TAREA: Prosigue el texto sobre el Día Mundial de la Vida Silvestre desde su última oración.

Nuestra casa nos la hemos merendado con gestos bárbaros, con el abuso permanente, con el derroche y el capricho de unos pocos. Deberíamos crear conciencia más poética que política, más de sentirse bien que de sentirse utilizado a cambio de unas migajas, cuando menos para frenar ese comercio ilegal que todo lo impurifica. Precisamente, nunca es tarde para celebrar ese recital de sentimientos, pues aunque se nos active una vez al año (el 3 de marzo: Día mundial de la Vida Silvestre), mejor es esto que nada. La onomástica nos lleva a celebrar, si cabe con mayor entusiasmo, la belleza y la variedad de nuestra flora y fauna montaraz. Advertir lo necesario que somos todos, alcanzar a vislumbrar la grandeza del ser y su palabra, disfrutar del instante y de los seres vivos con los que cohabitamos, alabar la existencia y el sueño de coexistir, siempre es algo liberador y entusiasta.

MATERIAL PROPORCIONADO:
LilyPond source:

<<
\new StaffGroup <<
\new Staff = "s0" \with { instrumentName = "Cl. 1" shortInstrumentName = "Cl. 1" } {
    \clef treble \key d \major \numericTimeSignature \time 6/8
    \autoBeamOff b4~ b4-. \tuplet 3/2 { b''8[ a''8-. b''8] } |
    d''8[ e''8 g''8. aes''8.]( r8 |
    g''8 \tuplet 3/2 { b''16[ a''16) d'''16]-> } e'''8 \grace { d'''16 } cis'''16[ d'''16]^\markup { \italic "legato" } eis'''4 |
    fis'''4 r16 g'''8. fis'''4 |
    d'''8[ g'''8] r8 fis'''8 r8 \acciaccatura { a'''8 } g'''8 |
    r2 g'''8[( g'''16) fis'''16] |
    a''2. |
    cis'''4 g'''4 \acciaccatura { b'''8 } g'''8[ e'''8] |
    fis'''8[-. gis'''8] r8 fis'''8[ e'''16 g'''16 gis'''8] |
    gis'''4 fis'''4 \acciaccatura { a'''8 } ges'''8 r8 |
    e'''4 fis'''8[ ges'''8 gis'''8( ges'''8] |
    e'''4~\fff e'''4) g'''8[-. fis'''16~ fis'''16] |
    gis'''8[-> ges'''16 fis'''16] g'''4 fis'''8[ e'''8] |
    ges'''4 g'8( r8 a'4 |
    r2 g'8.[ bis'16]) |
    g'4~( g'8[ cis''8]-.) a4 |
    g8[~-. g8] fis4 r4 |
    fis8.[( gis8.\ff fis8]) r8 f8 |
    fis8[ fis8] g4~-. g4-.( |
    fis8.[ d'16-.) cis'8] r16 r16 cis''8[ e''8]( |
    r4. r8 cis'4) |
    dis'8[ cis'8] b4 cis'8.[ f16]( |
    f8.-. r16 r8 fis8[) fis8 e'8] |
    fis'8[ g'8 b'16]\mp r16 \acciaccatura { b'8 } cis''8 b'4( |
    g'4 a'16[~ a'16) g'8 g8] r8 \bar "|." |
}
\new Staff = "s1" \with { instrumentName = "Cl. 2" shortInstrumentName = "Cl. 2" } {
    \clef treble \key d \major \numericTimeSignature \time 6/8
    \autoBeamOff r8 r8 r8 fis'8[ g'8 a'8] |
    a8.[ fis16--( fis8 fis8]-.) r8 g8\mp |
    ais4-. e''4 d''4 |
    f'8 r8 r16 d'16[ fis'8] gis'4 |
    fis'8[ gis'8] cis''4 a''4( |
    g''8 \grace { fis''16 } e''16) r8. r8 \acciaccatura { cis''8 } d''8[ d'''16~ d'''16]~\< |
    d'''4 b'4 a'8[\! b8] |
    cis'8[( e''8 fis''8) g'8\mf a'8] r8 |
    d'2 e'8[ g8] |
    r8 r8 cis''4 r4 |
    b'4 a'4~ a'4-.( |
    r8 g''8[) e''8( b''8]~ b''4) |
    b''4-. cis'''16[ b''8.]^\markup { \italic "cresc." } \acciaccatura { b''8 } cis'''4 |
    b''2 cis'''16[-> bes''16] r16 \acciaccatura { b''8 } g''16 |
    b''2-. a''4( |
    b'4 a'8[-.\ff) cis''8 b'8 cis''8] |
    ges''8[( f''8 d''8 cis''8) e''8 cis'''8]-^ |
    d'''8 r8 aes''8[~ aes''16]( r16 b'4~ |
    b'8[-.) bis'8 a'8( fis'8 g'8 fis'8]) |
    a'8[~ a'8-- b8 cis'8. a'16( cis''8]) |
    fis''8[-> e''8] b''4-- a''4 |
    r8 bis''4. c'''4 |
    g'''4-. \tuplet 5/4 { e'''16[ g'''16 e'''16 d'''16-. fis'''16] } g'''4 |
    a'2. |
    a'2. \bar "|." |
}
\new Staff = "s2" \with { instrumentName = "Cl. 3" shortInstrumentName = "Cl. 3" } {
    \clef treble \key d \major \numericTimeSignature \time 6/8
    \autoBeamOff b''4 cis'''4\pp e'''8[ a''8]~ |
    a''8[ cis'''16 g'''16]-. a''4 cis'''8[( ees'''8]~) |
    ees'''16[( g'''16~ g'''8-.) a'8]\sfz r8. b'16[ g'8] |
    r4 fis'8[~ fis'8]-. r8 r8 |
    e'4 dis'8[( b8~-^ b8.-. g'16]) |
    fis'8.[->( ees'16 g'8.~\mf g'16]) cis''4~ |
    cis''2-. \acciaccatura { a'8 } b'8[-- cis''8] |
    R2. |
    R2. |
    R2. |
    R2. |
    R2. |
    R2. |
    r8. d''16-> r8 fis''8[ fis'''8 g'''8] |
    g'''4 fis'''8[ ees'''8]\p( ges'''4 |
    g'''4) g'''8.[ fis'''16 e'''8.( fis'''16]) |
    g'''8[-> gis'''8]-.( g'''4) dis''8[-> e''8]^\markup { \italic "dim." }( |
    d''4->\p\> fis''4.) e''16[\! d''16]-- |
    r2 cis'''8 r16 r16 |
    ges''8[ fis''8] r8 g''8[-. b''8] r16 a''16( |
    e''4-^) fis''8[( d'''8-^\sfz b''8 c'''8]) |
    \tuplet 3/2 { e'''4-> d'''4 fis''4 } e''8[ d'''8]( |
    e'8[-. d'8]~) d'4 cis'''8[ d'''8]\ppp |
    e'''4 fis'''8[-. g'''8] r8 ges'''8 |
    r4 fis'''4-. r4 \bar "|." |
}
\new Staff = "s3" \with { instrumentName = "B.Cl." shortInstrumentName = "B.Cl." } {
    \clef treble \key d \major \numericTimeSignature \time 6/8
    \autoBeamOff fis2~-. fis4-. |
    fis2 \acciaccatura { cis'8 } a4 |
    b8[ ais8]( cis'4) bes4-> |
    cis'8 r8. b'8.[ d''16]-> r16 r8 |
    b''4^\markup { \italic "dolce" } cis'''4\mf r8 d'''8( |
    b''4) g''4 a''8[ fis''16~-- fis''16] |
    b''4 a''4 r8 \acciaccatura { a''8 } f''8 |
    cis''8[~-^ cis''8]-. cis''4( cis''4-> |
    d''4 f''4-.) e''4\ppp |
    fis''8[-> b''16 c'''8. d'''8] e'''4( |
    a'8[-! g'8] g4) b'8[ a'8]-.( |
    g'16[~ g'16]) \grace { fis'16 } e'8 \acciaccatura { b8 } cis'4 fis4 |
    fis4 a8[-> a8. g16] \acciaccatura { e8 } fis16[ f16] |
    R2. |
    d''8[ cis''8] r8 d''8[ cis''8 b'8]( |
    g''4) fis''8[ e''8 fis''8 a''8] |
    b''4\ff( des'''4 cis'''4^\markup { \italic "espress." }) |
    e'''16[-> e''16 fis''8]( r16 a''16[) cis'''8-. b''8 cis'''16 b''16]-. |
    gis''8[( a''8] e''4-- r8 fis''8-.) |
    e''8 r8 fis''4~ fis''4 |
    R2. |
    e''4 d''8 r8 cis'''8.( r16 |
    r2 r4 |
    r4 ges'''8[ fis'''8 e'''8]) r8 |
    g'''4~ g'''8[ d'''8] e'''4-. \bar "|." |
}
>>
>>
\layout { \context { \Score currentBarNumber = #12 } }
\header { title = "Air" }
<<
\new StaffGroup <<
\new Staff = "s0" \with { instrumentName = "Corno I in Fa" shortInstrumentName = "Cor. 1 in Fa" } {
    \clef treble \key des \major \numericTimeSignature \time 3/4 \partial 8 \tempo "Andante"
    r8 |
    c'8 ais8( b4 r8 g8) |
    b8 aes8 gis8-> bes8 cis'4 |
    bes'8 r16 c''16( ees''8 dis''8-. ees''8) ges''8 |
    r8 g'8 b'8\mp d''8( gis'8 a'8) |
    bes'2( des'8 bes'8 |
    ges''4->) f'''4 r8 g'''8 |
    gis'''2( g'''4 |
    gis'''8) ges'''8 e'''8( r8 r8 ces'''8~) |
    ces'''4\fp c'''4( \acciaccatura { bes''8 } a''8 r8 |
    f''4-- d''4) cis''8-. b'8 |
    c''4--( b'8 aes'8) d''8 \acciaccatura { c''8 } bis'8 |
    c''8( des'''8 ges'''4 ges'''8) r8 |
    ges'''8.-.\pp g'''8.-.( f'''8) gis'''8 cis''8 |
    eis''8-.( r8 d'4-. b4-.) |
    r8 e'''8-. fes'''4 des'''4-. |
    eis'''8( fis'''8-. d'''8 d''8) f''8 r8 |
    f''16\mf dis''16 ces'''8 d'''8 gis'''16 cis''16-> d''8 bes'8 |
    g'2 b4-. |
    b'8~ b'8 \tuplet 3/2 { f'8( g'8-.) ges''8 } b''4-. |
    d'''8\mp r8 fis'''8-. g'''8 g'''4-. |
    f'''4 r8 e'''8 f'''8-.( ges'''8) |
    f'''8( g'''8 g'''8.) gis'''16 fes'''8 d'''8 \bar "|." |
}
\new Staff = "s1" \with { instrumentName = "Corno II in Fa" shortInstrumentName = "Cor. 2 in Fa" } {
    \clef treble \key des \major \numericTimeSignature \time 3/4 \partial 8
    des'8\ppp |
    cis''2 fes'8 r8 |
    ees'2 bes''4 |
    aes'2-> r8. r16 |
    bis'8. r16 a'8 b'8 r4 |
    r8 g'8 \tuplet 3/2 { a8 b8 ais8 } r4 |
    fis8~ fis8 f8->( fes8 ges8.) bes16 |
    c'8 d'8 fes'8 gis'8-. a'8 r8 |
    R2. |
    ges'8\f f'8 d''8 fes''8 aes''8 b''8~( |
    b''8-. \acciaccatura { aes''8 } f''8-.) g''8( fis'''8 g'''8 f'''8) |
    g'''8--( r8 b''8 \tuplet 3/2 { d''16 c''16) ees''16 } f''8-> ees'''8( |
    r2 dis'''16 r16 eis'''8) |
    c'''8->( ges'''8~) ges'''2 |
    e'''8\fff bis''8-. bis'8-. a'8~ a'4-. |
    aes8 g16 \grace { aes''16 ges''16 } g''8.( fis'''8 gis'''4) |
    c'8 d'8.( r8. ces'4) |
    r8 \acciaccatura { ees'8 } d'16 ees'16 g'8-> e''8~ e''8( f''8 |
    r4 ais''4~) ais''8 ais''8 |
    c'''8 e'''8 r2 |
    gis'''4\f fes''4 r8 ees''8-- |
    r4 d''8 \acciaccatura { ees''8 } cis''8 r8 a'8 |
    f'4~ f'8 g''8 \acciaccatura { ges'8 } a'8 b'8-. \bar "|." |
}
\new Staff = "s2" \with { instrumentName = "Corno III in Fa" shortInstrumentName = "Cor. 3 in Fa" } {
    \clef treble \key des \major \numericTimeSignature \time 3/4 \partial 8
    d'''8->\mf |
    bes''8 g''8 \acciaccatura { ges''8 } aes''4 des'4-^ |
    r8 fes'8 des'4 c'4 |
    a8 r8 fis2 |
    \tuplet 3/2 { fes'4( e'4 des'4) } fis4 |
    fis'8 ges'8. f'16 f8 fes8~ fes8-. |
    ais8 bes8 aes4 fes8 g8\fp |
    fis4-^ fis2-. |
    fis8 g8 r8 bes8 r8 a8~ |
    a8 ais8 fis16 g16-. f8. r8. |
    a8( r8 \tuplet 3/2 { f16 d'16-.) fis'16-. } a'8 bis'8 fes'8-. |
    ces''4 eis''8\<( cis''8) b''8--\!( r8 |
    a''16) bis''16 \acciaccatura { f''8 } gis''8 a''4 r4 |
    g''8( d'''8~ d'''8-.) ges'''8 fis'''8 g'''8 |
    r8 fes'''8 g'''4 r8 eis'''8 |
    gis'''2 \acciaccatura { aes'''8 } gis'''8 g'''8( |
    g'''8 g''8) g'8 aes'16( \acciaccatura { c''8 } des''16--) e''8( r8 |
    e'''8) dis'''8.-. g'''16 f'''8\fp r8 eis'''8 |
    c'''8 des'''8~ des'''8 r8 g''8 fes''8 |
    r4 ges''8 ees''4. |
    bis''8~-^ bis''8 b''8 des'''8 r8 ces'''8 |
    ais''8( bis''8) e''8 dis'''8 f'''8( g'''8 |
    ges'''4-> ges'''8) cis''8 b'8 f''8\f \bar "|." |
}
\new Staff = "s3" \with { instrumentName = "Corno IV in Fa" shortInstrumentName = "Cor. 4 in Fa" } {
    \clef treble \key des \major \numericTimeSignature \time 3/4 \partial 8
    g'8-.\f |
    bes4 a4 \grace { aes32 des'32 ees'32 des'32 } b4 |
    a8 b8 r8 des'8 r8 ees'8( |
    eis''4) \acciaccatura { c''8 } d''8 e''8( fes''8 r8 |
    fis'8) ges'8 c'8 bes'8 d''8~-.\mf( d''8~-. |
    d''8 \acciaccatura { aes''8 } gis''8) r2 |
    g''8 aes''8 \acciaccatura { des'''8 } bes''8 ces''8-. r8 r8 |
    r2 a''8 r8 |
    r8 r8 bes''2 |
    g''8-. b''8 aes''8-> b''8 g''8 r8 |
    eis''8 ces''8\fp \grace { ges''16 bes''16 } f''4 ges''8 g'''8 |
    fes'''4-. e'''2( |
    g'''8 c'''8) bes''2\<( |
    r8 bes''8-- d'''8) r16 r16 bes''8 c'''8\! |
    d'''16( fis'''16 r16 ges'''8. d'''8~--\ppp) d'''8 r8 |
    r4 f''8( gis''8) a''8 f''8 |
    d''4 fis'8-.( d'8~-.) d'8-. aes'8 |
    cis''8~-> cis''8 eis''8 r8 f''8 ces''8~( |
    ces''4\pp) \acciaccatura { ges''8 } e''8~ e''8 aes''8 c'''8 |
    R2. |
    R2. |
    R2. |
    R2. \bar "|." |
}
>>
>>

RESULTADO DEL EJERCICIO:
No podemos seguir siendo obreros decaídos, tenemos que continuar trabajando por una tierra más humana, más versátil, más de todos y de nadie. Lo salvaje también tiene su razón de coexistencia, de expresión de vida, cuestión que ha de hacernos meditar y ser más responsables, sobre todo a la hora de poner fin al comercio ilegal de especies de fauna y flora silvestres. Como tantas veces he escrito, ahora también digo que es el momento de la acción, de escucharnos todos, de alentar a los jóvenes y menos jóvenes, a proteger nuestro propio hábitat. Desde luego, las generaciones venideras no entenderán nuestra falta de consideración e irresponsabilidad. Si en verdad ponemos en nuestra agenda de buscadores, el compromiso de la coherencia con lo natural, seguramente seríamos más garantes de vida, que más que significado es deseo. No desear nada es como no desear vivir. A propósito, yo me quedo con la receta del poeta italiano Petrarca (1304-1374): «Es mejor desear el bien que conocer la verdad». Porque hallado el bien, sin duda, seremos todos más bondadosos.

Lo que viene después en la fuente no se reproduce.